Schneider, F.W., Gruman, J.A., & Coutts, L.A. (2012). Applied Social Psychology: Understanding and Addressing Social and Practical Problems-2nded. Thousand Oaks, CA: Sage.

 

2 comments

  1. You make a good point. It makes sense that people with similarities would “flock” towards each other. There are a lot of factors that go into mate choice, and having clashing traits seems like it would be quite the issue down the line when trying to build a life together. But like you said, there are a lot of factors that are involved in this. In fact, during my research for my blog post, I found that for certain groups of people, namely online gamers, physical attractiveness wasn’t the most important factor when it came to choosing relationships; rather it was social and task performance that were the desired traits (Coulson et al., 2018).

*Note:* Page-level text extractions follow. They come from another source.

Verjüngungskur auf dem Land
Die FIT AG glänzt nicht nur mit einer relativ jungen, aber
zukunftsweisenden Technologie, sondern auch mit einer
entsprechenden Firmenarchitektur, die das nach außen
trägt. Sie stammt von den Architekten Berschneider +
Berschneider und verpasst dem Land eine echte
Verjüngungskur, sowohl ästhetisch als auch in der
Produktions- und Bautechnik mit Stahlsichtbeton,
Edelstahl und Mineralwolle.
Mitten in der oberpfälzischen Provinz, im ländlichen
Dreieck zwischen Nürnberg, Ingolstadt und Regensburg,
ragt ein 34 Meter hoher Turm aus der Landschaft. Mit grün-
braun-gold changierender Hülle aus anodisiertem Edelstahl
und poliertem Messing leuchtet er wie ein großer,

I think that can be linked to your post in the sense that these people are bonding over a commonality that they share, and they enjoy when others perform well at that task, specifically gaming. Perhaps it would be difficult if a gamer were to have a relationship with a non gamer because one would want to spend all their time playing, while the other may want to go around and do things in real life. Just an example of how opposites might not attract, like you said.

    References:
    Coulson, M. C., Oskis, A., Meredith, J., & Gould, R. L. (2018). Attachment, attraction and communication in real and virtual worlds: A study of massively multiplayer online gamers. Computers in Human Behavior, 87, 49-57. doi:http://dx.doi.org.ezaccess.libraries.psu.edu/10.1016/j.chb.2018.05.017

  2. Alan Christopher Lord

    Another way of looking at attraction is understanding the role that proximity and familiarity play in it. The proximity effect is a great concept to use in explaining the connection between attraction and the frequency in which two people interact. The proximity effect is the tendency for physical and psychological nearness to increase interpersonal liking. (Schneider et. al, 2012) Proximity involves being near or accessible to another person and familiarity refers to recognizability based on long or close association. Combining these two definitions makes it a bit clearer how they work together to influence attraction. The closer in proximity individuals are, the more likely they are to come into close contact with each other. The more close contact (exposure) that they have, the more familiar they become with each other. Frequent contact then increases the perceived similarities between the two. All of these factors combined work to affect the level of attractiveness people feel for others. This explains the concept of “Bids of a feather flock together”.
    I can use a personal example to better explain how the concepts work together. I have become close friends with one of the people I work with. When she first began working with me, she was a stranger. I wasn’t initially attracted to her, but as time progressed, and I had frequent interactions with her, I began to figure out we had a lot of things in common. We started out as strangers, without any pre-existing judgments on each other. Due to our close proximity in the workplace, we had constant exposure to each other, which made us more familiar with each other. As we became more, familiar with each other, we realized we had many of the same interests and we shared many of the same ideals. Now, we hold conversations daily speaking about a host of topics. Our attraction, while not necessarily physical, was built through our close proximity and increased familiarity with each other, thus illustrating the mechanics behind the proximity effect.

    Schneider, F.W., Gruman, J.A., & Coutts, L.A. (2012). Applied Social Psychology: Understanding and Addressing Social and Practical Problems-2nded. Thousand Oaks, CA: Sage.